Best Buy (BBY) Q4 2026 earnings

Sign at the main entrance of a Best Buy store in Venice, Florida.
Erik McGregor | Light Rocket | Getty Images
Best Buy The retailer reported mixed results on Tuesday as holiday quarter sales fell and fell short of Wall Street expectations, but its earnings beat estimates as it showed profitability improving.
The consumer electronics retailer expects its revenue for the current fiscal year to range between $41.2 billion and $42.1 billion, compared to $41.69 billion in the last fiscal year. It expects adjusted earnings per share to range between $6.30 and $6.60, after reporting adjusted earnings per share of $6.43 for the previous fiscal year.
Best Buy predicts comparable sales, a metric that tracks sales online and at stores open at least 14 months, will range from a 1% decline to a 1% increase.
In a press release, CEO Corie Barry said demand for consumer electronics remains weak during the gift-giving season, but the company’s internal data shows Best Buy’s market share in the industry is “at least stable.”
Chief Financial Officer Matt Bilunas said in his own statement that the company was “thrilled with the momentum in our business.” But he added that company leaders “expect to continue to navigate the mixed macro environment.”
Best Buy shares closed up more than 7% on Tuesday.
Here’s how the retailer performed in the fourth fiscal quarter compared to Wall Street expectations, according to a survey of LSEG analysts:
- earnings per share: US$2.61 vs expected US$2.47
- Revenues: $13.81 billion, expected $13.88 billion
Best Buy’s net income for the three months ended Jan. 31 rose to $541 million, or $2.56 per share, from $117 million, or 54 cents per share, in the same quarter a year ago. Best Buy reported adjusted earnings per share of $2.61, excluding one-time expenses, including expenses related to its healthcare business.
Revenue was down from $13.95 billion in the prior-year quarter. However, on an annual basis, revenue increased to $41.69 billion from $41.53 billion in the previous fiscal year. Best Buy’s annual revenue has declined over the previous three fiscal years.
For nearly four years, Best Buy has attributed its slowing sales to more price-sensitive U.S. consumers, a slower housing market and less technological innovation. All of these factors have caused some customers to postpone technology purchases, especially high-priced items like new refrigerators.
In a call with reporters, Barry said the company continues to see consistent behavior from both high-income and low-income groups. While he said Best Buy is seeing some softness in higher-priced product sales, the other end of its customer base is “resilient” and “deal-oriented.”

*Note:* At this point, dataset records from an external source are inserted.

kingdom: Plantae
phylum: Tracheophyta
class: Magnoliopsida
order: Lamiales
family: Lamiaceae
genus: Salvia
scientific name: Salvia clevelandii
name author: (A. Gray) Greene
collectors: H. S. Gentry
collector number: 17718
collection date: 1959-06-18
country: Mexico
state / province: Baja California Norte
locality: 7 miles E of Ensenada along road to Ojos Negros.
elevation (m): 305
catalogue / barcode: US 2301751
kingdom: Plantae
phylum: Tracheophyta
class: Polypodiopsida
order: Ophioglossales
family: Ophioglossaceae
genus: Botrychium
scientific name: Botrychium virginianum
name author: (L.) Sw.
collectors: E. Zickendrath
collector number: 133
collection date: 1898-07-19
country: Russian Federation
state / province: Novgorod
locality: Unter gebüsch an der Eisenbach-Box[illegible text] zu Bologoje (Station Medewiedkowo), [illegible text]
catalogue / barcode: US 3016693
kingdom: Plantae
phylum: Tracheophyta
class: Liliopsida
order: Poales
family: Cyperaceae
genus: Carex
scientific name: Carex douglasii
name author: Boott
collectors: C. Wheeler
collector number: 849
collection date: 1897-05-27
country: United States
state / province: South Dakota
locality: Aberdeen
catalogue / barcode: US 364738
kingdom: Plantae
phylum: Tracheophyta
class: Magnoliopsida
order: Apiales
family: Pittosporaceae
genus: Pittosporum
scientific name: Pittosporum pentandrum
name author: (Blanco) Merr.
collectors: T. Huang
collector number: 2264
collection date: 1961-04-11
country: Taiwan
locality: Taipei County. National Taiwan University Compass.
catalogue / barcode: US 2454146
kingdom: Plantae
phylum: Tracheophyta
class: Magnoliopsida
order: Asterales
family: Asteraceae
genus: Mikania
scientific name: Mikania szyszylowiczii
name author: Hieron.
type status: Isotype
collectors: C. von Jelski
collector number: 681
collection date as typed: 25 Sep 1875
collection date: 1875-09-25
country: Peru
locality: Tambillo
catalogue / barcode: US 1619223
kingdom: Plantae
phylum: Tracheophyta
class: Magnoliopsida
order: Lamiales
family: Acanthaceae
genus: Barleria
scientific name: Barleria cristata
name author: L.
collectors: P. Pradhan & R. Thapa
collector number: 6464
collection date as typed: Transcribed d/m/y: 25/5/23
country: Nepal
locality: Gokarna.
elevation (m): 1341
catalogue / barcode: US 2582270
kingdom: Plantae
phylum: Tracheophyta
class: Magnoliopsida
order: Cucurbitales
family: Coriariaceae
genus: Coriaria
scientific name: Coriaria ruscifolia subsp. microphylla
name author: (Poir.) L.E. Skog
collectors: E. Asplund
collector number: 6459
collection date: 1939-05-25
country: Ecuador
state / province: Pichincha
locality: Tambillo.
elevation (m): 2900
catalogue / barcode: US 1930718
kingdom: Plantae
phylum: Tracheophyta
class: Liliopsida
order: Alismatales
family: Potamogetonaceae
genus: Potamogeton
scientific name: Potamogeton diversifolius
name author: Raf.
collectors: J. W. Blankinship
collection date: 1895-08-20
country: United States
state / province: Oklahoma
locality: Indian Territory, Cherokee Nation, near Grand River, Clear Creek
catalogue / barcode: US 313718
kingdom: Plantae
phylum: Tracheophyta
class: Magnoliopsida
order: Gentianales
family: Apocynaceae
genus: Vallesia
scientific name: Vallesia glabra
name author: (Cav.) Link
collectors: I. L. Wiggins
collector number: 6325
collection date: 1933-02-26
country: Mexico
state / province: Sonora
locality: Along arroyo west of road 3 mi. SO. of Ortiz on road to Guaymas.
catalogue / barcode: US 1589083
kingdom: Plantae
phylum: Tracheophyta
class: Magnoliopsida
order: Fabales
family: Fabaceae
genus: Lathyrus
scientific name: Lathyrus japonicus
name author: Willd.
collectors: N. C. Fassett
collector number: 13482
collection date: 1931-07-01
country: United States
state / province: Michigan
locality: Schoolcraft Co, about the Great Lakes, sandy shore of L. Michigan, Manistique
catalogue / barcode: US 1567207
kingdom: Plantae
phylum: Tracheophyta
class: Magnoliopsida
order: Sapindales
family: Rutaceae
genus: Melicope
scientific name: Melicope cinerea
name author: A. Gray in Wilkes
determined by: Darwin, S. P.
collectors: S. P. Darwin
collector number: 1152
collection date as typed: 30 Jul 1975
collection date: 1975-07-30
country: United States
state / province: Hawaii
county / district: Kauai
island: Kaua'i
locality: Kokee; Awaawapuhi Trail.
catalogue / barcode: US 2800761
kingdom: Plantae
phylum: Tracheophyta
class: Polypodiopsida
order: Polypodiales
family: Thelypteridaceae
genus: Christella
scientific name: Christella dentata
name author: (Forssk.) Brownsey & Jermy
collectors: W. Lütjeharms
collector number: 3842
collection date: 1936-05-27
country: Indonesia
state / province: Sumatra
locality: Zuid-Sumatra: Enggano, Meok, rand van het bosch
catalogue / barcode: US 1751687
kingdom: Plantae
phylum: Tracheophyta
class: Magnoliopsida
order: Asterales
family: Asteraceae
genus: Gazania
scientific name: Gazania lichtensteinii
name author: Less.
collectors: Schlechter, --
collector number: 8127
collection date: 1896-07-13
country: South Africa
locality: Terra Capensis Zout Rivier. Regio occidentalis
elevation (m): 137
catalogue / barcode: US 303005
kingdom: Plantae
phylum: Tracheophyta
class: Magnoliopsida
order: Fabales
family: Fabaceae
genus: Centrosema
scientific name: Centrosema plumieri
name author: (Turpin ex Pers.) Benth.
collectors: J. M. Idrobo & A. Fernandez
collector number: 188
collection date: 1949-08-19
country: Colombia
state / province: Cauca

More than half of Best Buy’s customer base is in the $100,000 or higher income bracket, he added.
“I think it’s important to know that where we’re seeing innovation, where there’s a little bit more innovation, people are willing to step up to higher price points across income brackets,” Barry said on the call.
Since most consumer electronics are imported, higher tariffs also increased costs for Best Buy. Barry said the company’s “last resort” was to raise prices and instead focused on diversifying its supply chain and negotiating costs with vendors.
Comparable sales fell 0.8% in the fourth quarter as the company saw declines in white goods and home theater sales. These declines were partially offset by increased sales of computers and mobile phones, the company said.
Best Buy has pivoted to more profitable businesses, including selling ads and offering more products through its third-party marketplace, which launched in August. Best Buy’s advertising partners have nearly doubled from the previous year, and the retailer has significantly increased the number of products available in the marketplace, Barry said in the company’s press release.